CVE-2025-43851
Published: 05 May 2025
Summary
CVE-2025-43851 is a high-severity Deserialization of Untrusted Data (CWE-502) vulnerability in Rvc-Project Retrieval-Based-Voice-Conversion-Webui. Its CVSS base score is 8.9 (High).
Operationally, ranked in the top 12.9% of CVEs by exploit likelihood; it is not currently listed in the CISA KEV catalog.
Deeper analysis
Retrieval-based-Voice-Conversion-WebUI versions 2.2.231006 and prior contain an unsafe deserialization flaw in the voice conversion framework based on VITS. User-controlled input supplied via the model_choose variable is passed to the uvr function in vr.py, which instantiates an AudioPre object whose model_path attribute is then loaded directly with torch.load, enabling arbitrary code execution.
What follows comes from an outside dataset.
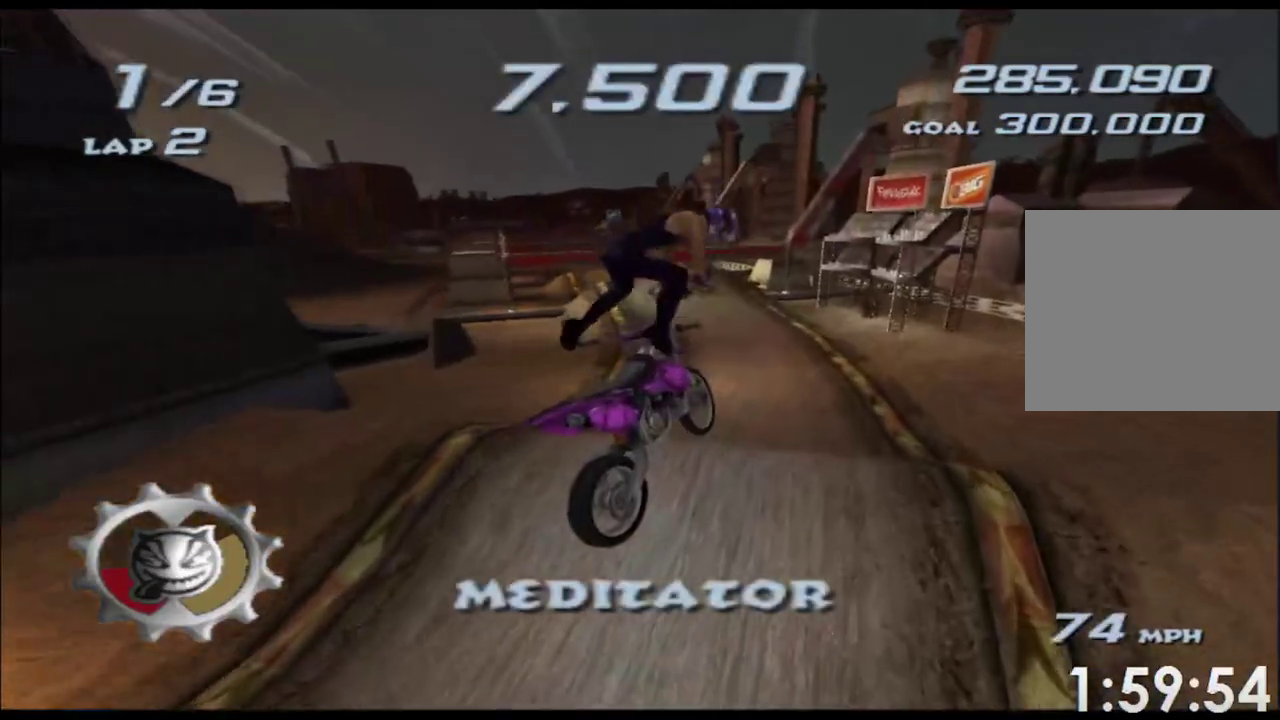
{"buttons": ["A", "X"], "left_stick": "up", "events": [[150, "L1", "down"], [200, "R1", "down"], [283, "L1", "up"], [283, "R1", "up"]]}
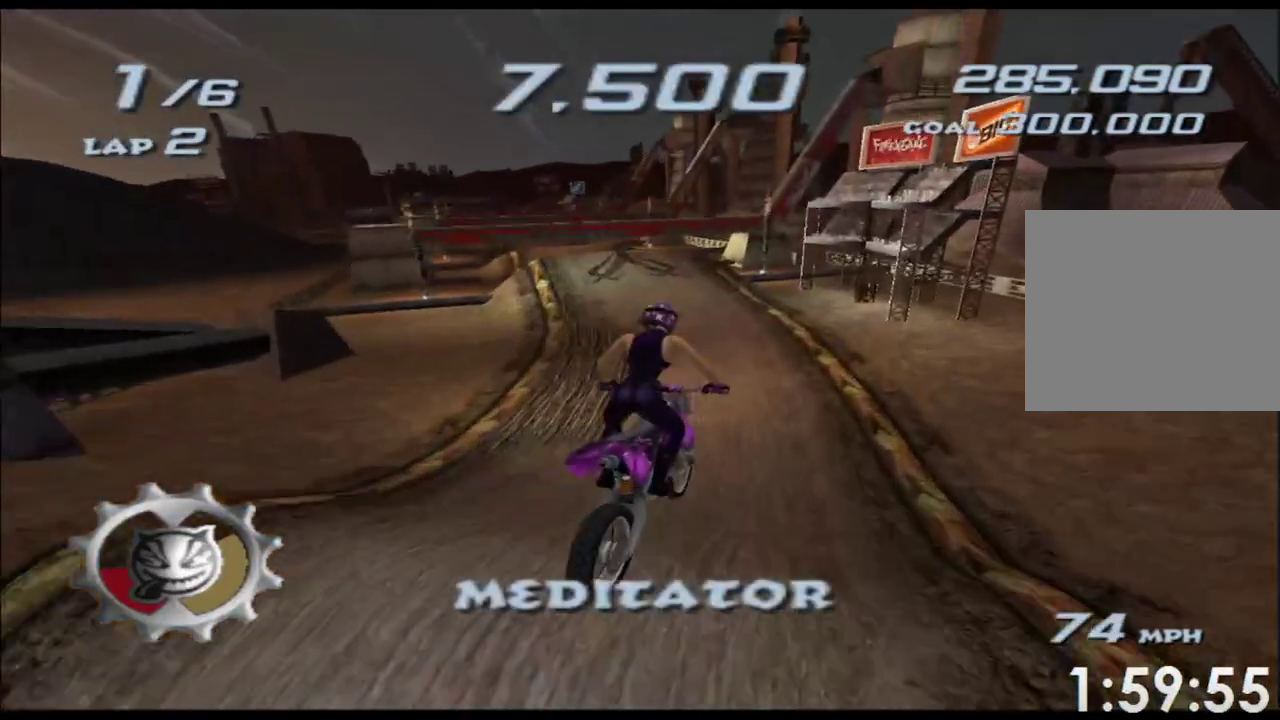
{"buttons": ["A", "X"], "left_stick": "left"}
An unauthenticated remote attacker can exploit the issue over the network by supplying a malicious model path, achieving full remote code execution with impacts on confidentiality, integrity, and availability as reflected in the CVSS 8.9 rating and CWE-502 classification.
The referenced GitHub Security Lab advisory GHSL-2025-012_GHSL-2025-022 describes the vulnerability in detail; at the time of publication no patches were known to exist.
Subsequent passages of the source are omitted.